Ela veio à cidade para receber o Prêmio da Paz, conferido anualmente pela Associação de Livreiros Alemães. Desde que um de seus antigos livros, O Conto da Aia (Rocco), publicado em 1985, alcançou um novo e estrondoso vigor mundial ao inspirar a série de sucesso The Handmaid’s Tale, a escritora de olhos azuis voltou a ser uma celebridade. “Foi o primeiro produto em streaming a ganhar um Emmy”, comentou ela, em tom de orgulho, referindo-se ao prêmio americano tradicionalmente dedicado à TV.

Distópico, o romance tornou-se profético depois da eleição de Donald Trump, alçando Margaret a uma posição de profetisa. “O que o torna tão moderno é o retrato do totalitarismo americano”, comentou. De fato, O Conto da Aia é ambientado em uma república em um futuro próximo. Lá, não existem mais jornais, revistas, livros nem filmes. Tampouco universidades. Extinguiu-se ainda a profissão de advogado porque ninguém tem direito a defesa – quem é considerado criminoso é fuzilado sumariamente e seu corpo é pendurado em praça pública, para que o apodrecimento escancarado sirva como exemplo e intimidação. Atos banais tornaram-se crimes, como cantar qualquer canção que contenha palavras proibidas pelo regime, como “liberdade”. Nesse Estado teocrático e totalitário, as mulheres são as vítimas preferenciais, anuladas por uma opressão sem precedentes. O nome dessa república é Gilead, mas já foi chamada de Estados Unidos da América.

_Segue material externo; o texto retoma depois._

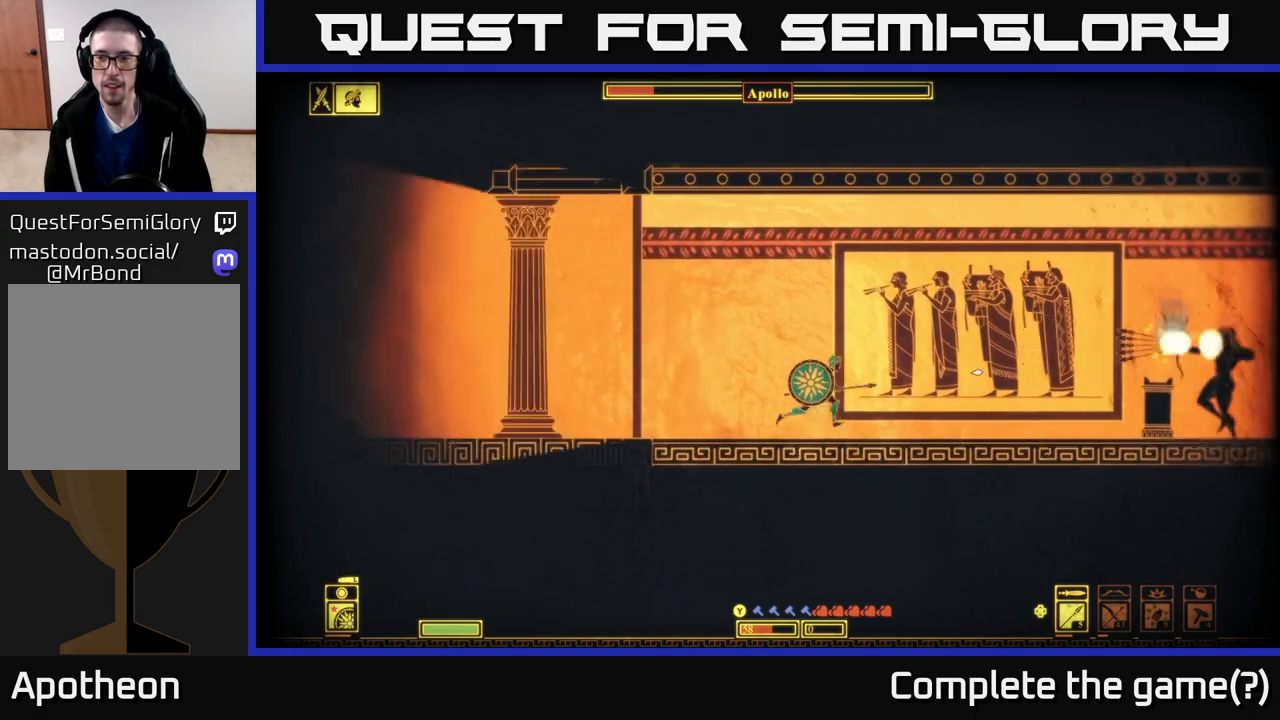
{"buttons": ["L2"], "left_stick": "right", "right_stick": "right", "events": [[283, "L2", "down"]]}
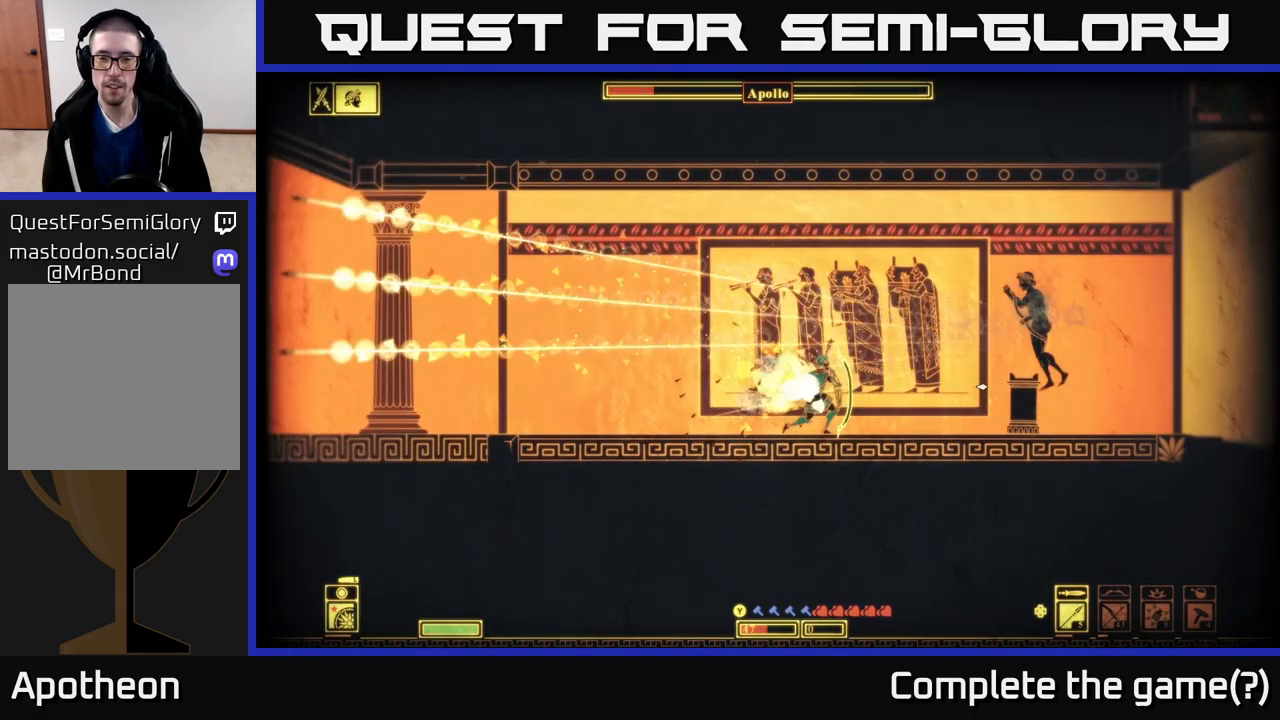
{"buttons": ["B"], "left_stick": "right", "right_stick": "center", "events": [[100, "L2", "up"], [367, "right_stick", "center"], [383, "B", "down"]]}
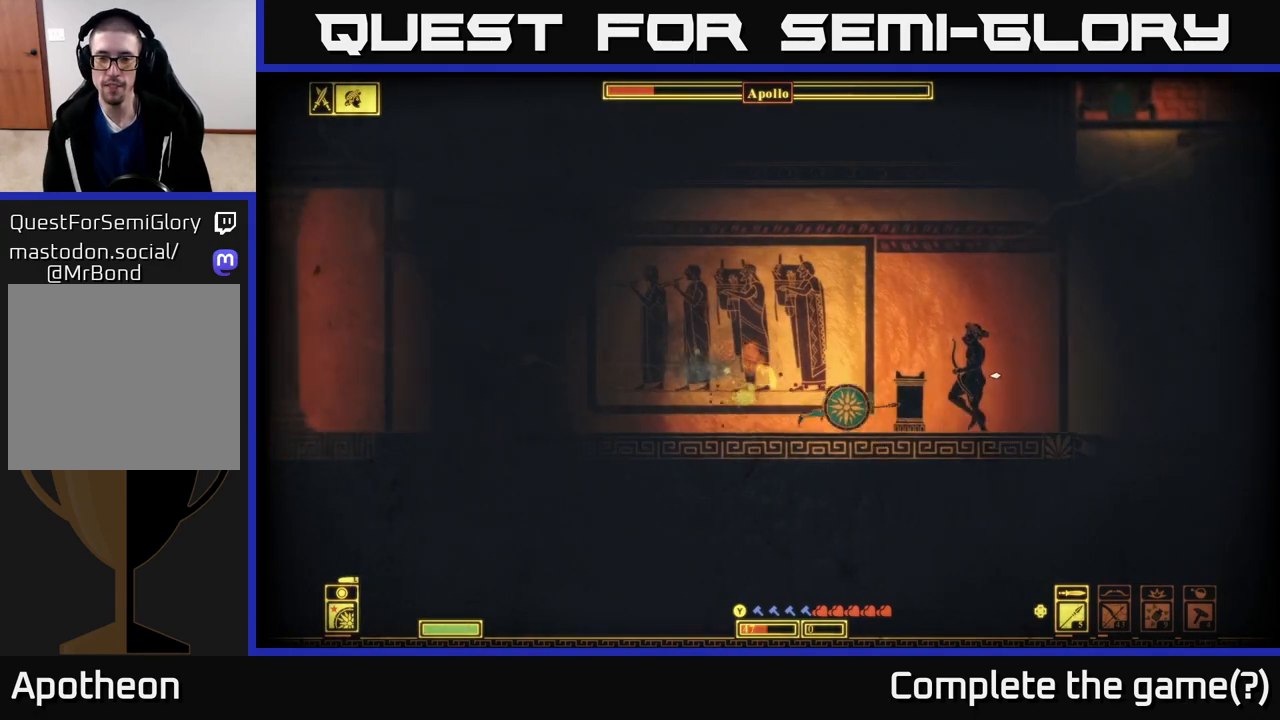
{"buttons": ["R2"], "left_stick": "right", "right_stick": "right", "events": [[33, "B", "up"], [400, "right_stick", "right"], [467, "R2", "down"]]}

“Quando escrevi essa história, eu vivia em Berlim, nos anos 1980. O muro ainda dividia a cidade e nada indicava alguma mudança – mal sabíamos que, cinco anos depois, ele seria derrubado”, observou. “Hoje, vivemos uma era de mudanças e revoltas. Escreveu-se muito sobre tiranias, autores como Tim Snyder (autor de Tirania: Vinte Lições do Século XX para o Presente, lançado pela Companhia das Letras) também se tornaram proféticos.” Margaret referiu-se tanto à crise espanhola provocada pela tentativa de separação da Catalunha como dos constantes tropeços do governo Trump. Aliás, a fim de explicar o atual sucesso de O Conto da Aia, a autora se lembrou da tentativa do presidente americano e de alguns políticos em controlar os direitos femininos – no romance, as mulheres de Gilead não têm direitos e ainda são divididas em categorias, cada qual com uma função muito específica no Estado. À personagem Offred, por exemplo, coube a categoria de aia, ou seja, sua função resume-se à procriação, uma vez que uma catástrofe nuclear tornou estéril um grande número de pessoas.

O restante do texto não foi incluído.